Mythical metrics don’t pay the bills: Sustainable growth over chasing unicorn status
Companies are often judged solely on share price and valuations that ignore fundamentals such as debt, profitability, and societal impact. There are multi-billion-dollar startups that are haemorrhaging money and have never turned a profit, yet are celebrated for their “unicorn” status.
Reaching that target is the driving force behind many ventures, but it means very little if your company depends entirely on investors to keep the lights on.
Growing slowly, but staying true
Not every startup is founded with the intention of selling up and getting rich. Many teams begin with a genuine desire to solve a problem or make a positive impact, rather than chasing headlines or billion-dollar valuations.
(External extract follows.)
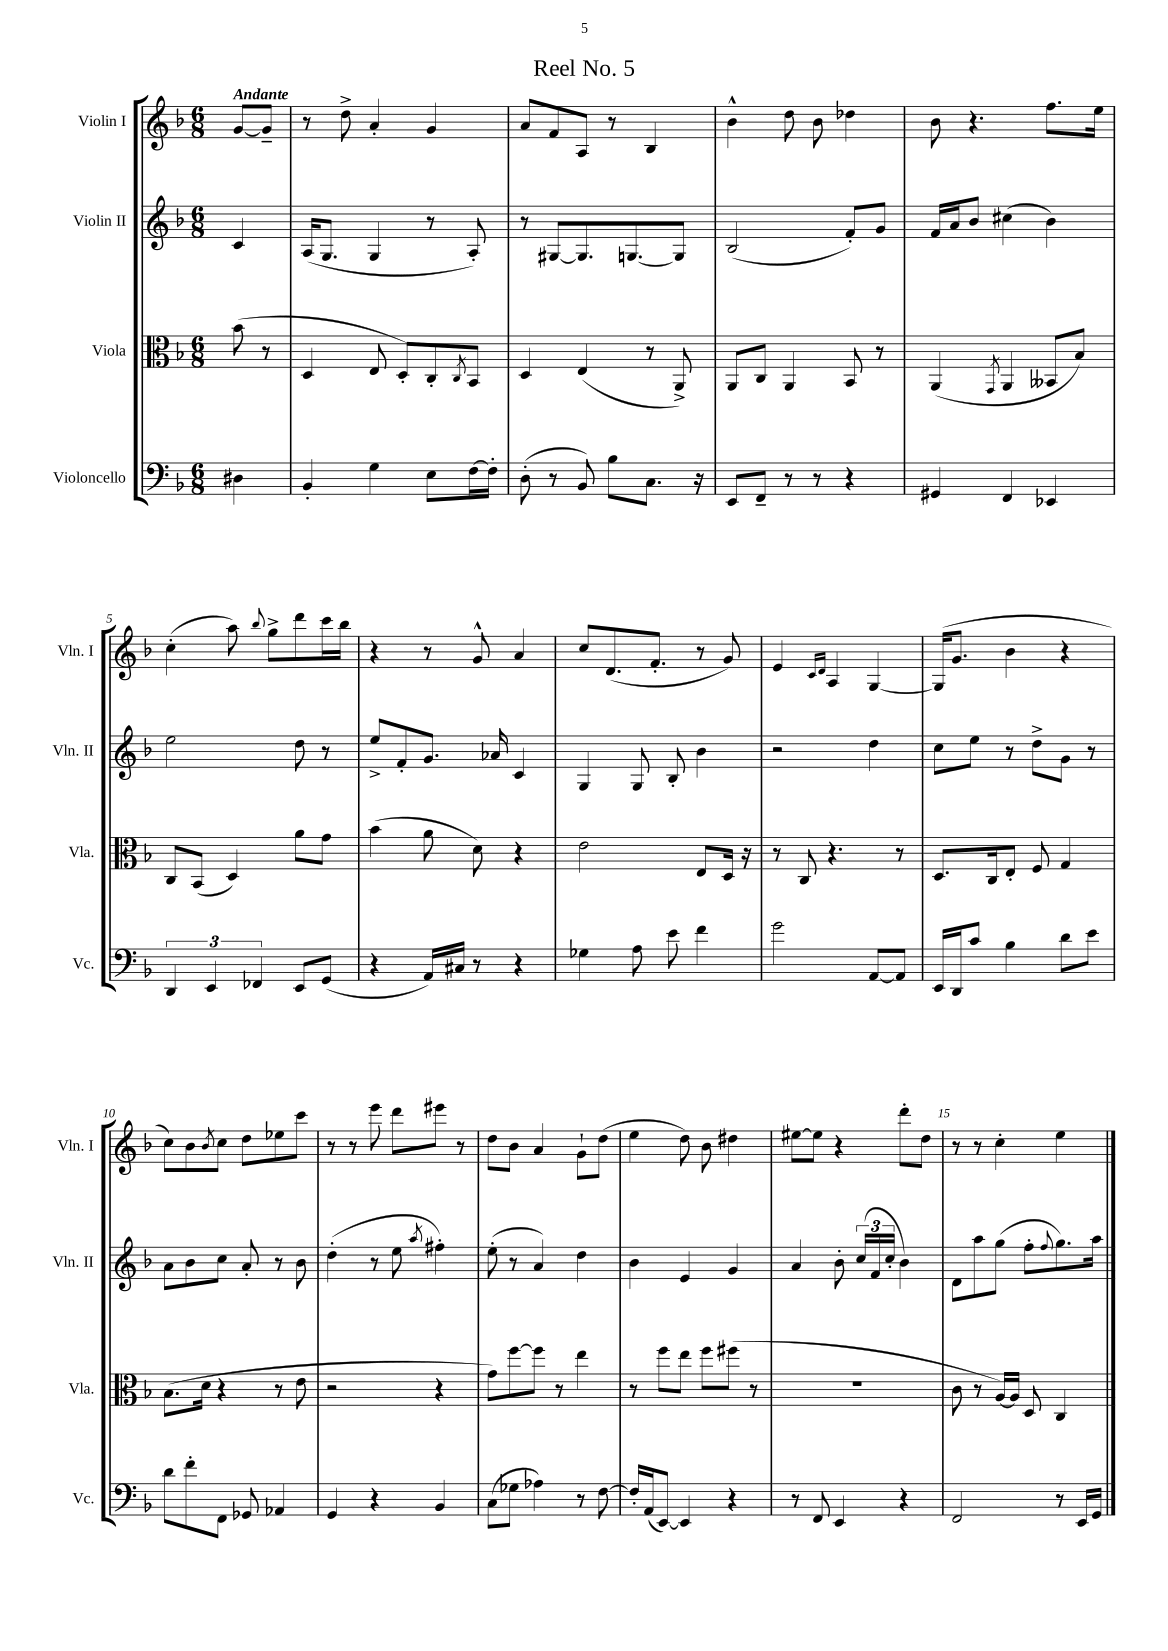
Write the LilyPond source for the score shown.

However, while many startups launch with a clear mission, it is difficult to maintain that focus once investors come on board. Investors are putting their money on the line with the expectation of strong returns. The industry norm is a 20 to 40% annual return rate and an exit multiple of up to 100x for early-stage investments, and that inevitably creates pressure to prioritise growth above all else.
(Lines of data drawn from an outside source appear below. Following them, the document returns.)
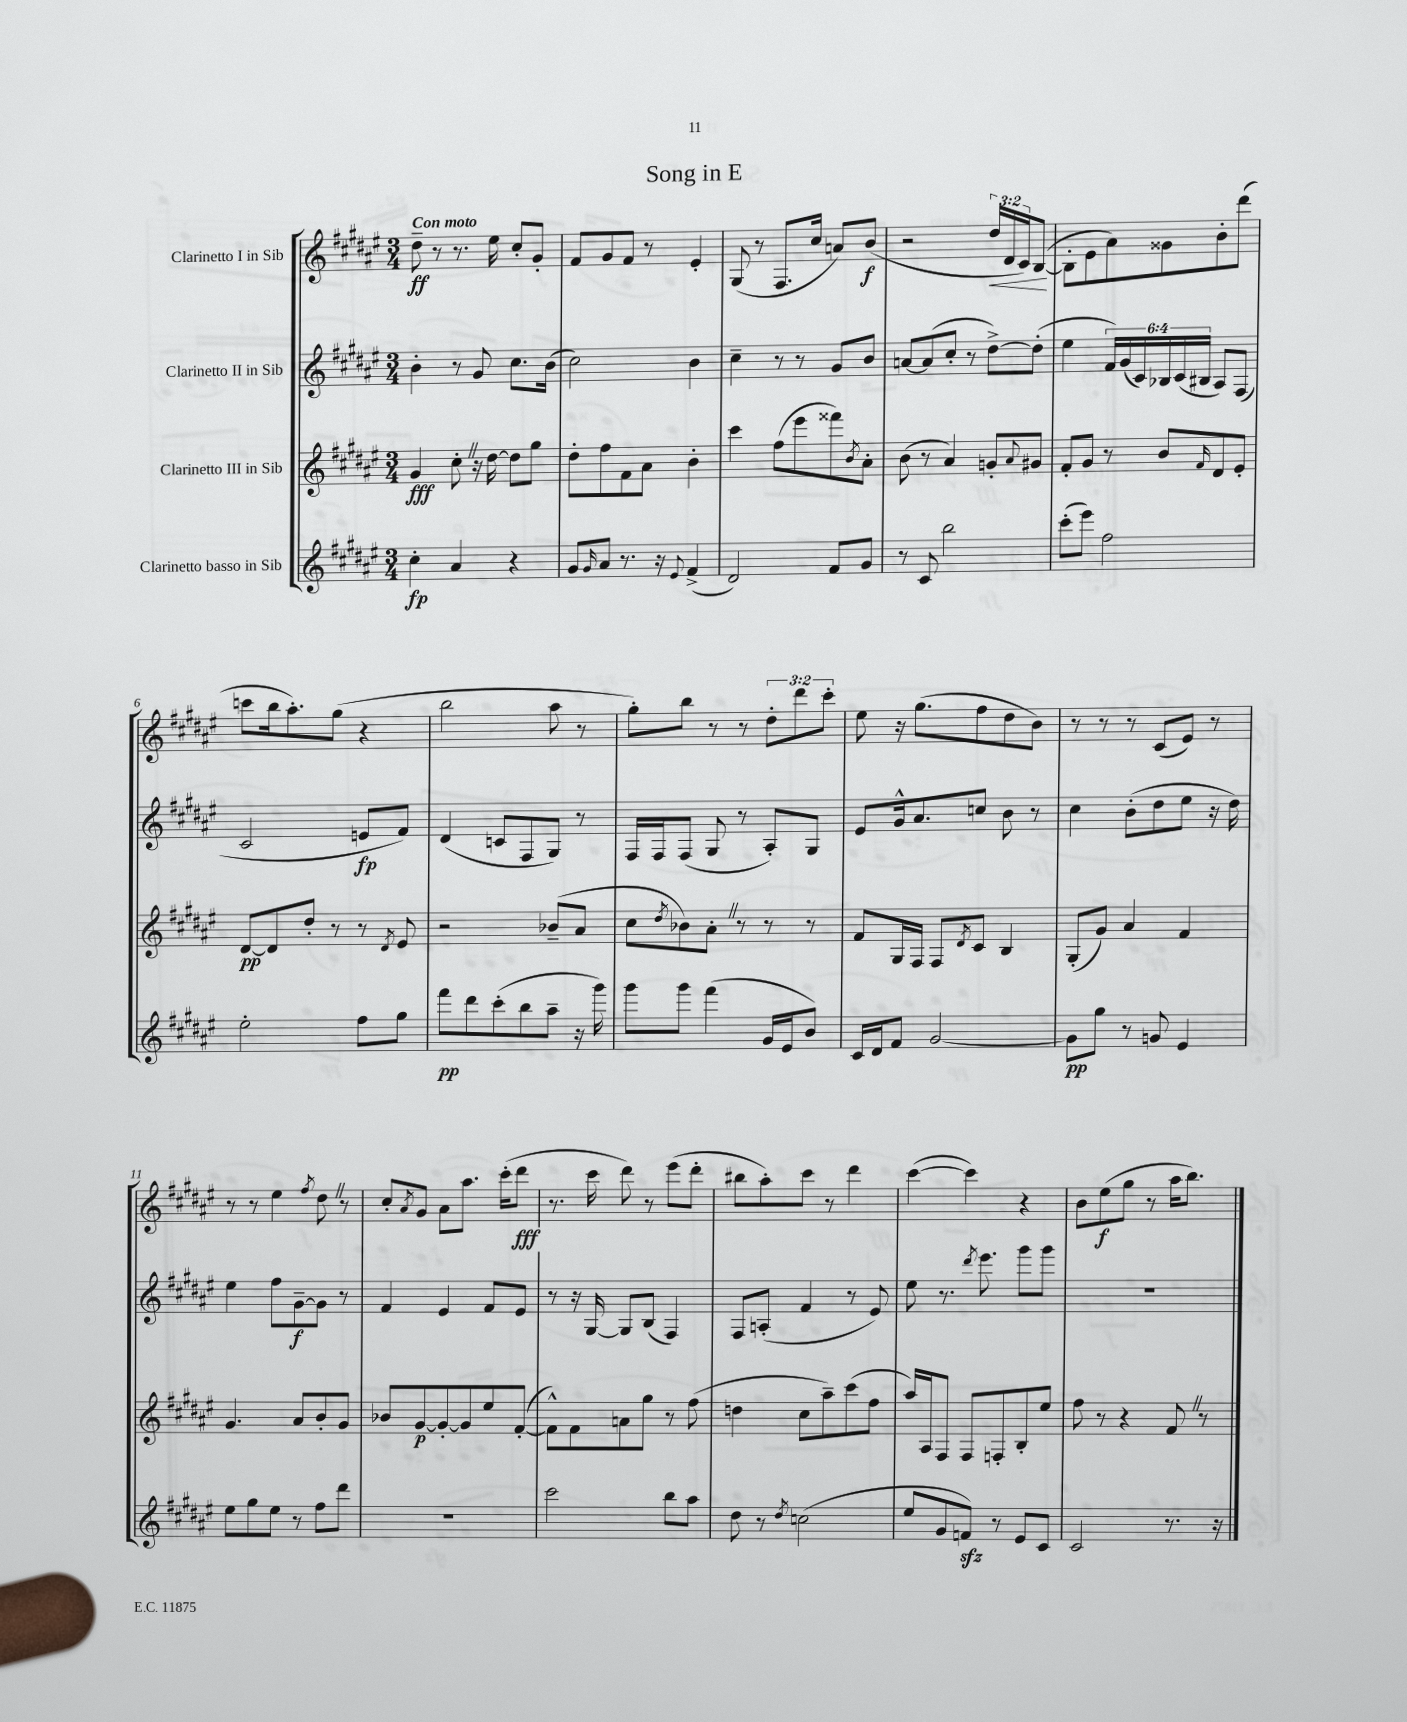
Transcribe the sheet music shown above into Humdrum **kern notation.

**kern	**kern	**kern	**kern
*staff4	*staff3	*staff2	*staff1
*clefG2	*clefG2	*clefG2	*clefG2
*k[f#c#g#d#a#e#]	*k[f#c#g#d#a#e#]	*k[f#c#g#d#a#e#]	*k[f#c#g#d#a#e#]
*M3/4	*M3/4	*M3/4	*M3/4
4cc#'\	4g#/	4b'\	8dd#~\
.	.	.	8r
4a#/	8cc#'\	8r	8.r
.	16r	8g#/	.
.	[16dd#\	.	16ee#\
4r	8dd#\]L	8.cc#\L	8cc#'/L
.	8gg#\J	.	8g#'/J
.	.	(16b\Jk	.
=	=	=	=
8g#/L	8dd#'\L	2cc#\)	8f#/L
16qqg#/	.	.	.
8a#/J	8ff#\	.	8g#/
8.r	8f#\	.	8f#/J
.	8a#\J	.	8r
16r	.	.	.
8qqe#/	.	.	.
(4f#^/	4b'\	4b\	4e#'/
=	=	=	=
2d#/)	4ccc#\	4cc#~\	(8G#/
.	.	.	8r
.	(8ff#\L	8r	8.F#/L
.	8eee#\	8r	.
.	.	.	16cc#/Jk
8f#/L	8fff##\)	8g#/L	8a/L)
.	8qb/	.	.
8g#/J	8a#'\J	8b/J	(8b/J
=	=	=	=
8r	(8b\	[8a/L	2r
8c#/	8r	(8a/]	.
2bb\	4a#/)	8cc#'/J	.
.	.	8r	.
.	8g'/L	[8dd#^\L)	24dd#/LL
.	.	.	24d#/
.	.	.	24c#/J)
.	8qqa#/	.	.
.	8g#/J	(8dd#'\]J	([8B/J
=	=	=	=
(8ccc#'\L	8f#'/L	4ee#\	8B'\]L
8eee#\J)	8g#/J	.	8e#\
2ff#\	8r	24f#/LL)	8a#\)
.	.	(24g#/	.
.	.	24c#/)	.
.	8b/L	24B-/	8g##\
.	.	(24c#/	.
.	.	24B#/JJ	.
.	16qqf#/	.	.
.	8d#/	8A#/L)	8b'\
.	8e#'/J	(8F#/J	(8ddd#\J
=	=	=	=
2ee#'\	[8d#/L	2c#/	8ccc\L
.	8d#/]	.	16bb\k
.	.	.	8.aa#'\)
.	8dd#'/J	.	.
.	8r	.	(8gg#\J
8ff#\L	8r	8e/L	4r
.	8qd#/	.	.
8gg#\J	8e#/	8f#/J)	.
=	=	=	=
8fff#\L	2r	(4d#/	2bb\
8ddd#\	.	.	.
(8ccc#'\	.	8c/L	.
8bb\	.	8F#/	.
8aa#~\J	(8b-~/L	8G#/J)	8aa#\
16r	8a#/J	8r	8r
16ggg#\)	.	.	.
=	=	=	=
8ggg#\L	8cc#\L	16F#/LL	8gg#'\L)
.	.	16F#/J	.
.	8qdd#/	.	.
8ggg#\J	8b-\)	(8F#/J	8bb\J
(4fff#\	8a#'\J	8G#/	8r
.	8r	8r	8r
16g#/LL	8r	8A#'/L)	12dd#'\L
16e#/J	.	.	.
.	.	.	12ddd#\
8b/J)	8r	8G#/J	.
.	.	.	12ccc#'\J
=	=	=	=
16c#/LL	8f#/L	8e#/L	8ee#\
16d#/J	.	.	.
8f#/J	16G#/L	16g#^^/k	16r
.	16F#/JJ	8.a#/	(8.gg#\L
[2g#/	8F#/L	.	.
.	8qd#/	.	.
.	8c#/J	8cc/J	8ff#\
.	4B/	8b\	8dd#\
.	.	8r	8b\J)
=	=	=	=
8g#\]L	(8G#'/L	4cc#\	8r
8gg#\J	8g#/J)	.	8r
8r	4a#/	(8b'\L	8r
8g/	.	8dd#\	(8c#/L
4e#/	4f#/	8ee#\J	8e#/J)
.	.	16r	8r
.	.	16dd#\)	.
=	=	=	=
8ee#\L	4.g#/	4ee#\	8r
8gg#\	.	.	8r
8ee#\J	.	8ff#\L	4ee#\
8r	8a#/L	[8g#~\	.
.	.	.	8qff#/
8ff#\L	8b'/	8g#\]J	8dd#\
8ddd#\J	8g#/J	8r	8r
=	=	=	=
2.r	8b-/L	4f#/	8cc#'/L
.	.	.	8qa#/
.	[8g#/	.	8g#/J
.	8g#'/_	4e#/	8a#\L
.	8g#/]	.	8.aa#\J
.	8ee#/	8f#/L	.
.	.	.	(16ccc#'\LK
.	([8f#'/J	8e#/J	8ddd#\J
=	=	=	=
2ccc#\	8f#^^\]L)	8r	8.r
.	8f#\	16r	.
.	.	[16G#/	16ccc#\
.	8a\	8G#/]L	8ddd#\)
.	8gg#\J	(8B/J	8r
8bb\L	8r	4F#/)	(8eee#\L
8aa#\J	(8ff#\	.	8ddd#'\J
=	=	=	=
8dd#\	4dd\	8F#/L	8bb#\L
8r	.	(8A'/J	8aa#'\)
8qdd#/	.	.	.
(2cc\	8cc#\L	4f#/	8ccc#\J
.	8aa#~\)	.	8r
.	(8ccc#\	8r	4ddd#\
.	8ff#\J	8e#/)	.
=	=	=	=
8ee#/L	16aa#/LL)	8ee#\	([4ccc#\
.	16A#/J	.	.
8g#/	8F#/J	8.r	.
8f/J)	8F#/L	.	4ccc#\])
.	.	8qddd#/	.
.	.	8.eee#\	.
8r	8F'/	.	.
8e#/L	8B'/	8ggg#\L	4r
8c#/J	8ee#/J	8ggg#\J	.
=	=	=	=
2c#/	8ff#\	2.r	8b\L
.	8r	.	(8ee#\
.	4r	.	8gg#\J
.	.	.	8r
8.r	8f#/	.	16aa#\LK
.	.	.	8.bb\J)
.	8r	.	.
16r	.	.	.
==	==	==	==
*-	*-	*-	*-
When external capital far outweighs revenue, saying no becomes difficult. And if that funding stops, the runway quickly disappears, often taking the original mission with it.
Bootstrapping is a slower process with a higher initial risk, but it allows founders to build businesses that put customers first, rather than stakeholders.
Balancing risk and reward
There is no question that external investment can make the early stages easier. For bootstrapped startups, there is no safety net. Founders find themselves sweating over cents, second-guessing decisions, and worrying about every hire. There is rarely room in the budget for tools or subscriptions that would make day-to-day work easier.
Those hesitations can slow progress, but the long-term time-cost trade-off of bootstrapping is often positive.
Instead of spending energy building relationships with VCs, inflating metrics, or rushing out features designed to extract value, teams can focus on building what users genuinely need. That extra time allows for more thoughtful product development and fewer costly mistakes before features are pushed live.
Will it take longer to establish the business? Yes. But considering that 74% of high-growth digital startups fail due to premature scaling, often by injecting capital before achieving product-market fit, the slower route is frequently the safer one.
Purpose can be profitable
Becoming a unicorn does not have to be the primary goal, but neither does purpose require sacrificing profit.
It is possible to build products that deliver real value while remaining affordable, precisely because there is no pressure to extract maximum short-term returns. That approach tends to foster stronger customer loyalty, higher retention, and more stable revenue over time. High user metrics may look impressive in pitch decks, but they mean little if customers are cancelling as soon as free trials end.
In many cases, prioritising purpose and sustainability leads to profitability faster than expected. Well-known tech giants took anywhere from seven to seventeen years to turn a profit. Some bootstrapped businesses achieve it in a fraction of that time.
That outcome is rarely luck. It is usually the result of deliberate decisions focused on sustainability, discipline, and long-term thinking.
Bootstrapping to a billion: Expert tips for self-funded startups
- Prioritise profit first, not growth: Scaling shouldn’t cross your mind until you’ve proven that the business can survive without external capital. Prioritise turning a profit first, even if the numbers are modest, to validate demand, costs, and pricing. Problems are far cheaper and easier to fix when you’re small.
- Build a product that retains: In the early stages, you won’t have capital to mask churn, and one bad month could undo all your hard work. Your product must deliver long-term value, or you’ll spend all your time trying to replace lost users rather than addressing the issues causing them to cancel.
- Don’t spend without purpose: Don’t rush into implementing new software because your competitors are doing it, and don’t hire simply because there’s a little spare in the budget. One bad decision can make a huge dent, so even seemingly small choices require caution. If it doesn’t directly improve retention, revenue, or customer experience, don’t do it.
- Hire your audience: It’s your money on the line, so do you really want to gamble on big ideas without proof of demand? Customer insight is essential, but it’s also costly. The most cost-effective solution is to build a team that is your target audience. They’ve lived with the problems and know precisely how to fix them.
- Put your customers first: Without investors pushing for fast returns, bootstrapped teams can take their time to create real value for customers. That strengthens reputation, increases word of mouth, reduces churn, and ensures customers won’t jump ship if a venture-backed competitor offering a lower price enters the market.